Dagegen hat in seiner Innovationsbilanz vom 19. Dezember 2014 der Verband forschender Arzneimittelhersteller (vfa) die in 2014 zugelassenen 49 Medikamente gelistet, die nach Ansicht des vfa den Patienten einen „enormen medizinischen Fortschritt beschert“ haben. „Eine solche Aussage ist mutig und sollte eher unter der Bezeichnung ‚Marketing‘ firmieren“, stellt Ludwig fest und ergänzt: „Wie auch in den vergangenen Jahren wird nur ein relativ kleiner Prozentsatz dieser neuen Wirkstoffe, etwa 20 bis 30 Prozent, sich als echter therapeutischer Fortschritt erweisen, von dem Patienten infolge besserer Wirksamkeit oder weniger Nebenwirkungen dann tatsächlich profitieren.“

Zielgerichtete Therapien noch am Anfang

 
Wie auch in den vergangenen Jahren wird nur ein relativ kleiner Prozentsatz dieser neuen Wirkstoffe, etwa 20 bis 30 Prozent, sich als echter therapeutischer Fortschritt erweisen … Prof. Dr. Wolf-Dieter Ludwig
 

Zielgerichtete Therapien, wie beispielsweise eine auf Biomarkern basierende individualisierte Therapie, werden in der Öffentlichkeit als großer Fortschritt wahrgenommen. Man erhofft sich davon für jeden Patienten das höchstmögliche Maß an therapeutischer Wirksamkeit bei gleichzeitiger Minimierung der Nebenwirkungen. „Ich denke, dass wir in zehn bis 20 Jahren hoffentlich von einem großen Fortschritt sprechen können, derzeit erleben wir allenfalls die ersten Schritte dorthin“, erklärt der Vorstandsvorsitzende der Arzneimittelkommission der deutschen Ärzteschaft (AkdÄ).
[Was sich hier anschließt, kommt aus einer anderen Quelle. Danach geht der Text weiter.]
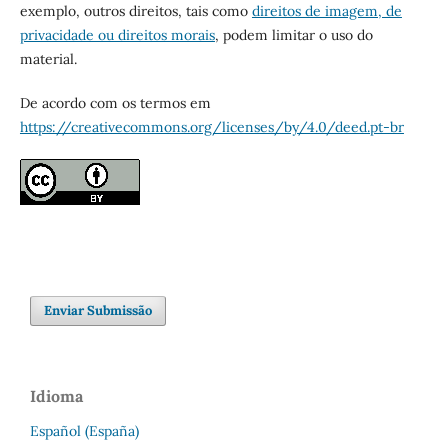
exemplo, outros direitos, tais como
direitos de imagem, de
privacidade ou direitos morais
, podem limitar o uso do
material.
De acordo com os termos em
https://creativecommons.org/licenses/by/4.0/deed.pt-br
Enviar Submissão
Idioma
Español (España)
Dass die Therapieergebnisse bislang eher enttäuschen, habe damit zu tun, dass sich die Hersteller infolge des Zeit- und Konkurrenzdrucks darauf konzentrieren, rasch neue Wirkstoffe gegen einfach auszuschaltende Moleküle in Tumorzellen zu entwickeln. Dabei werde leider häufig auf eine langfristig angelegte Grundlagenforschung mit der Aussicht, fundamental neue Behandlungsmöglichkeiten zu entwickeln, verzichtet, meint Ludwig.

Man sei auch noch weit davon entfernt, die prädiktive Bedeutung der nachgewiesenen genetischen Veränderungen in Tumorzellen für das Ansprechen auf spezielle medikamentöse Therapiestrategien oder die Neigung zur Metastasierung genau zu verstehen und somit gezielt für die Entwicklung besser wirksamer oder verträglicher Arzneimittel zu nutzen. „Eine Ausnahme stellt beispielsweise Imatinib zur Behandlung der chronisch myeloischen Leukämie (CML) dar; das ist ein echter Durchbruch. Viele andere neue Wirkstoffe in der Onkologie sind derzeit hinsichtlich ihres Nutzens nicht sicher zu beurteilen“, meint Ludwig.